**EXERCISE OBJECTIVE**
Your task is to return all the entries below exactly, with every picture omitted.

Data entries
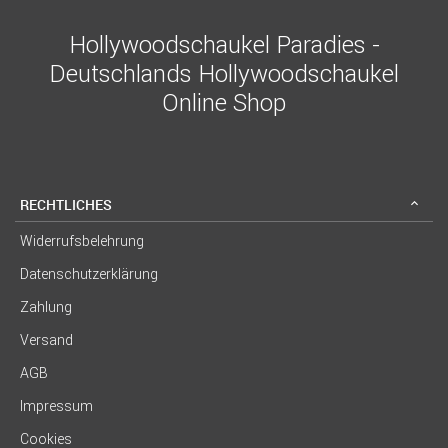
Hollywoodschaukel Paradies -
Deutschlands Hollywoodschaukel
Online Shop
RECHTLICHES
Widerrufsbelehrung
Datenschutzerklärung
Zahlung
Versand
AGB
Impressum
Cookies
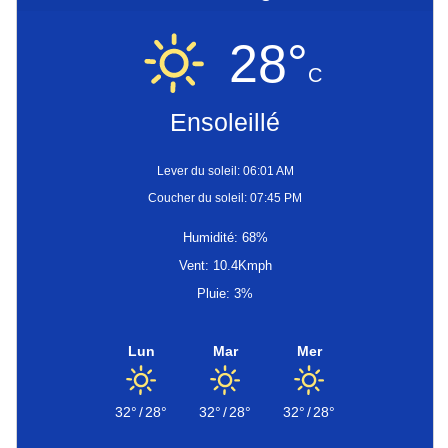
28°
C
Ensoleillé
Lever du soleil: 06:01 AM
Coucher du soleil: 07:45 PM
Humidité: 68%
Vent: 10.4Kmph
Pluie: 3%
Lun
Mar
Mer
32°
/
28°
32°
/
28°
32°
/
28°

**SOLUTION**
Hollywoodschaukel Paradies -
Deutschlands Hollywoodschaukel
Online Shop
RECHTLICHES
Widerrufsbelehrung
Datenschutzerklärung
Zahlung
Versand
AGB
Impressum
Cookies
28°
C
Ensoleillé
Lever du soleil: 06:01 AM
Coucher du soleil: 07:45 PM
Humidité: 68%
Vent: 10.4Kmph
Pluie: 3%
Lun
Mar
Mer
32°
/
28°
32°
/
28°
32°
/
28°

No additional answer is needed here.